O´Higgins decidió invertir en el club y fue gastando en planteles competitivos y entrenadores serios. Por ahí pasó el equipo técnico de Jorge Sampaoli y ahora el de  Eduardo Berizzo. Lograron buenas actuaciones, jugaron una final y la perdieron de forma agónica. Vendieron a sus principales figuras a buenos precios en el mercado y supieron reemplazarlos bien y más barato. Reinvirtió sus ganancias en la construcción de un centro de alto rendimiento de primer nivel y se instaló en la lista de los equipos importantes del país y el continente en lo que a infraestructura se refiere. En ese centro se acunaron los sueños formativos y profesionales de una institución que decidió apostar por su gente e invertir en la formación deportiva y social constructiva, la pertenencia y el juego limpio.

Y  la sociedad no se equivocó en la persona elegida para encabezar el proyecto técnico. A Berizzo lo conocimos como ayudante de Marcelo Bielsa en la selección. Y aunque no es fiel al estilo futbolístico de su maestro, si heredo de él el amor por la tarea, el trabajo dedicado y poner al grupo por sobre el individuo. De esta manera logró comprometer al plantel con una idea de jugar y entrenar. Supo dirigir a buenos jugadores y sacarles un alto rendimiento físico y futbolístico. Colectivamente presentó un equipo equilibrado. Bien protegido defensivamente y con transiciones rápidas y bien acompañadas en ataque, aunque un poco esporádicas para mi gusto.
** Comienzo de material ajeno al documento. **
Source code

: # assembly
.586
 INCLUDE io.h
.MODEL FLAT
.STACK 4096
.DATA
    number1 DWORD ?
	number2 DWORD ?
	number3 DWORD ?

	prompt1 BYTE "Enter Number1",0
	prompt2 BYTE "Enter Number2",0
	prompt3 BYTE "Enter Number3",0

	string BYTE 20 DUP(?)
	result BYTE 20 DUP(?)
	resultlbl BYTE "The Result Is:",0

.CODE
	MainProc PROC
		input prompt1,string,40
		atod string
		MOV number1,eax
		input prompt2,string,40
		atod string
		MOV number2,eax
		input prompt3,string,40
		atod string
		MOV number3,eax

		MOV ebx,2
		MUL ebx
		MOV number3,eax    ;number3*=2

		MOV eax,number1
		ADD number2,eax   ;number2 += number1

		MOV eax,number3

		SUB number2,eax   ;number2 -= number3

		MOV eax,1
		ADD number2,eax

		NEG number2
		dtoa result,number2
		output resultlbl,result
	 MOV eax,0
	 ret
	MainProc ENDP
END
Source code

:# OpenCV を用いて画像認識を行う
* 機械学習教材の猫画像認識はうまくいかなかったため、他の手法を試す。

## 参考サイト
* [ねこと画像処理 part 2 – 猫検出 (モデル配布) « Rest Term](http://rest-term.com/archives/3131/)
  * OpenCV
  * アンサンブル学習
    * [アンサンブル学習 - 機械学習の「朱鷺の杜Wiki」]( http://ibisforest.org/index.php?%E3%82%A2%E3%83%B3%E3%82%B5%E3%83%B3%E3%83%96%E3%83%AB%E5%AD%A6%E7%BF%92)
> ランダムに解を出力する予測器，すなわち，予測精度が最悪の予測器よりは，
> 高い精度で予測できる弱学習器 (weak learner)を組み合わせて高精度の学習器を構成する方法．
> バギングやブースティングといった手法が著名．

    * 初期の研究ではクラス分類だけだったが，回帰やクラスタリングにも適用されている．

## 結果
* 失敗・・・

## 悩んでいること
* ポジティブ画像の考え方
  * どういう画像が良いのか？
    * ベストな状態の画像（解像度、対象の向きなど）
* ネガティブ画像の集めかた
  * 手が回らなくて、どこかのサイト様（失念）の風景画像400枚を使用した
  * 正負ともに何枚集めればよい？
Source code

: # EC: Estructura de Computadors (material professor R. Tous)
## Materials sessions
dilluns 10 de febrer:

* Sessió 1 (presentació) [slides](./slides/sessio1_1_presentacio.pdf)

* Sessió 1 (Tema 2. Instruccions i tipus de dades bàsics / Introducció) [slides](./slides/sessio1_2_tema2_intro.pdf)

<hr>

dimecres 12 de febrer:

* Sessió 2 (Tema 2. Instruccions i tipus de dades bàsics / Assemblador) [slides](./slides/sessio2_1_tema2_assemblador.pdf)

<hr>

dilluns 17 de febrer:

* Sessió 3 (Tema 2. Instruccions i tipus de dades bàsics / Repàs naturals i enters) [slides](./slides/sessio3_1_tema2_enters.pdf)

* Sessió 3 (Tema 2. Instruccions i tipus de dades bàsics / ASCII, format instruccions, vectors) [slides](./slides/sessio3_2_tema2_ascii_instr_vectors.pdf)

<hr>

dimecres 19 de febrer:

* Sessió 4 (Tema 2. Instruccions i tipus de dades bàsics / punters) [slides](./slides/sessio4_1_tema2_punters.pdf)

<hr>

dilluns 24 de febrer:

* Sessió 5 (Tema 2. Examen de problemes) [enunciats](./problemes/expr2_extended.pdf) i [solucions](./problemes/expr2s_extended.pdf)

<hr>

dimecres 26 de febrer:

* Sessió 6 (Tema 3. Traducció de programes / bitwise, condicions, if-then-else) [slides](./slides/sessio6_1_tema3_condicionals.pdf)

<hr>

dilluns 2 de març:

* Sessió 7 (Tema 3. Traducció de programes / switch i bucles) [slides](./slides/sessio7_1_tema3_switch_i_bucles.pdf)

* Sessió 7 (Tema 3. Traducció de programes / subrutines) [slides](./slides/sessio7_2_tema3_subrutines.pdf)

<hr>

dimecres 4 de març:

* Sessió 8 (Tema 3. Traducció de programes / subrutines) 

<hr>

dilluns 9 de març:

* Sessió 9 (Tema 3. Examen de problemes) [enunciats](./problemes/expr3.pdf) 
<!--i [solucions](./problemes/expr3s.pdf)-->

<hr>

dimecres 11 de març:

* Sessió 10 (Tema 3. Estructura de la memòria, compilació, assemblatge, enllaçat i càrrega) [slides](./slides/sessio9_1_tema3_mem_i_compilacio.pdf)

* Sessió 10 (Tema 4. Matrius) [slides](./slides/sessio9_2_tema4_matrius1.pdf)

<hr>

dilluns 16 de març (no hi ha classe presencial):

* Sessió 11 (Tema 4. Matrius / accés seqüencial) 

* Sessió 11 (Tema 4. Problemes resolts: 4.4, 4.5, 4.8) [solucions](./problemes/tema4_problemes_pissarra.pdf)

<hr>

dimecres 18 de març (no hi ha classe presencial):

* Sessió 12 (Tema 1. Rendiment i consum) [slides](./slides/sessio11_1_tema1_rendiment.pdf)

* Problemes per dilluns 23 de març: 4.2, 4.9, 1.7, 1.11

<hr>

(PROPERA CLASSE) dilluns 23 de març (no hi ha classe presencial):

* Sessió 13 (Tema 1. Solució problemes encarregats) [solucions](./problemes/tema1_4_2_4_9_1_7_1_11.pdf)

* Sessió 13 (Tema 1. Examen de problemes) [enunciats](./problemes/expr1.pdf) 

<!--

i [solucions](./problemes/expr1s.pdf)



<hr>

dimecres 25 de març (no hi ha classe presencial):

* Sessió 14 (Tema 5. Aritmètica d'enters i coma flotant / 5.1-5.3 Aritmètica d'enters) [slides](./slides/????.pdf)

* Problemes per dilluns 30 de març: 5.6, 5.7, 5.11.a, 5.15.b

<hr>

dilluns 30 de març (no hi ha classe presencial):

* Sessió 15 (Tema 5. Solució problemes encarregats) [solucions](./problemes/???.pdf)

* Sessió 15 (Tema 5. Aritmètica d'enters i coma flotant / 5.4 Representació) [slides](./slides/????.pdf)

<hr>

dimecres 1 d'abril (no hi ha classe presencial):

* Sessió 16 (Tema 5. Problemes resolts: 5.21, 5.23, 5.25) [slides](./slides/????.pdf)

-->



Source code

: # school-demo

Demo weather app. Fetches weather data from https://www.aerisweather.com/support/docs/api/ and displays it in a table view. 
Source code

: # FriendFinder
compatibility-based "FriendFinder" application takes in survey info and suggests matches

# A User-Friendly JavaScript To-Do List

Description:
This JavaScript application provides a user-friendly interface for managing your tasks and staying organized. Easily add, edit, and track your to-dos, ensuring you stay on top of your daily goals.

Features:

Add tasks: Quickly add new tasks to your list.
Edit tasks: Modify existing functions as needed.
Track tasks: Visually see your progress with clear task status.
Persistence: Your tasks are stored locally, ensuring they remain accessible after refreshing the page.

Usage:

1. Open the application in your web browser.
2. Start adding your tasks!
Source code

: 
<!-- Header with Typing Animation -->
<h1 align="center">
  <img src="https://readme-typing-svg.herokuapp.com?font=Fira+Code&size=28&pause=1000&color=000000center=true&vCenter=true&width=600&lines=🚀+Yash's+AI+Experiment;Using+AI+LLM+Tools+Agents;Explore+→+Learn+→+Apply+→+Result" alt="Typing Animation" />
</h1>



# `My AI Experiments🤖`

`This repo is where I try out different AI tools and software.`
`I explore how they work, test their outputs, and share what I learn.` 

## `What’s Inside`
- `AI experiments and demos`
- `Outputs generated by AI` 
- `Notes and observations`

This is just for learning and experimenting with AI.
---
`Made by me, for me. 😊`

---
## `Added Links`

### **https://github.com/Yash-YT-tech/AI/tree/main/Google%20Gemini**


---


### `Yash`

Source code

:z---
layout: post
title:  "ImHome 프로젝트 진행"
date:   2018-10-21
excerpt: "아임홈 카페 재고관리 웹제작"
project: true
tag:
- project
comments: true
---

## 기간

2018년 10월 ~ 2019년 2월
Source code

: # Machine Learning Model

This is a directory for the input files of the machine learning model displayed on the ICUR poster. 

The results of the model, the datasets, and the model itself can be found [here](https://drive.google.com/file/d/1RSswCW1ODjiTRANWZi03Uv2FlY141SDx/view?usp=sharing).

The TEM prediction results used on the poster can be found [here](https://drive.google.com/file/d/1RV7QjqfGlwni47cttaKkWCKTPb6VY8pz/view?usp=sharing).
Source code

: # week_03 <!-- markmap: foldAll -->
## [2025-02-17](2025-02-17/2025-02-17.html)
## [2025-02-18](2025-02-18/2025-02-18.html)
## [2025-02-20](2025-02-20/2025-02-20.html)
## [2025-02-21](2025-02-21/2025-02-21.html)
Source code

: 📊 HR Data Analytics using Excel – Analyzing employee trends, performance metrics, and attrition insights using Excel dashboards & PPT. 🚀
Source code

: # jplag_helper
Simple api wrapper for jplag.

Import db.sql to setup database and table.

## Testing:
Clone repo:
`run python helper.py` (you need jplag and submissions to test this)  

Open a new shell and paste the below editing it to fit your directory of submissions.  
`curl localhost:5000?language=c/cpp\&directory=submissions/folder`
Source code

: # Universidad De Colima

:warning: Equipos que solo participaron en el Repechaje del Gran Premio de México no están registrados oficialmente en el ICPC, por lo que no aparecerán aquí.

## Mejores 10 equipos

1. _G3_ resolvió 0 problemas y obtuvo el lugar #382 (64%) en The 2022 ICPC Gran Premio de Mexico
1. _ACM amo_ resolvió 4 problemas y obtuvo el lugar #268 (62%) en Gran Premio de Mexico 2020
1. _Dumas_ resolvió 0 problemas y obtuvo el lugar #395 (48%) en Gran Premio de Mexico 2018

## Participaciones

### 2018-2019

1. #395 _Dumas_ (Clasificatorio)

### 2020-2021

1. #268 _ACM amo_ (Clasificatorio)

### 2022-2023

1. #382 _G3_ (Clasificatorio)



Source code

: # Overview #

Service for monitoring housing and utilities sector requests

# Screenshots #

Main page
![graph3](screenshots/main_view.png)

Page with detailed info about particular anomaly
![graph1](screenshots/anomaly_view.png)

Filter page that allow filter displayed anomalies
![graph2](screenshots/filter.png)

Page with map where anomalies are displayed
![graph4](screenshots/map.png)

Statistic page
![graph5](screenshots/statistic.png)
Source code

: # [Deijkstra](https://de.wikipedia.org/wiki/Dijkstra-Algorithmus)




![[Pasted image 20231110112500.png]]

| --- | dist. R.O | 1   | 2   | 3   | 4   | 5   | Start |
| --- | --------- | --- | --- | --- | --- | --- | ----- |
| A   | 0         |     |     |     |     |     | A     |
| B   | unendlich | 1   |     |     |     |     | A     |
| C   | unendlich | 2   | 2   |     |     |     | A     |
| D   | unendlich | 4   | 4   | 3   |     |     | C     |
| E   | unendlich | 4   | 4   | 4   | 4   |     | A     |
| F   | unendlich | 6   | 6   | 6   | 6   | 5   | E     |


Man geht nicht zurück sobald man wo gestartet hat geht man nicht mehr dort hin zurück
Pese a tener un plantel económicamente inferior, supo encontrar recambio y opciones para sacar adelante los desafíos presentados en cada partido. Por momentos el equipo fue abúlico pero ganó merecidamente cada punto de la competencia y también la gran final contra Universidad Católica. Vimos solidaridad y entrega. Y sobre todo mucha dedicación y trabajo que son las bases del éxito deportivo.

Se podrían llenar hojas con reseñas individuales destacadas porque hubo jugadores que compitieron a un nivel excepcional. Sin embargo, es más importante abordar lo colectivo para no olvidar que el fútbol es un deporte de equipo y de asociación en el que la suma de las partes es más valiosa que cada una de ellas.

En Rancagua había alegría y locura. La gente desbordaba la ciudad con las celebraciones. Todo y todos eran celestes. Los gritos y bocinas se confundían entre los abrazos. Unos querían ponerle el nombre del entrenador a una calle. Otros se inclinaban por una escultura o las llaves de la ciudad. Diferentes formas de agradecimiento “a la chilena” por la tarea cumplida. Por la humildad, sinceridad y mesura en el triunfo. Actitud que nos encanta. Un equipo pequeño y esforzado demostró que se puede tener éxito si se invierte y trabaja con capacidad. Esta vez el esfuerzo de abajo derrotó a todos los llamados grandes ¿o será acaso que la gloria le abrió un lugar permanente en ese mismo sitial?

Cuando el trabajo se hace bien no hay más que reconocer y aprender de la experiencia.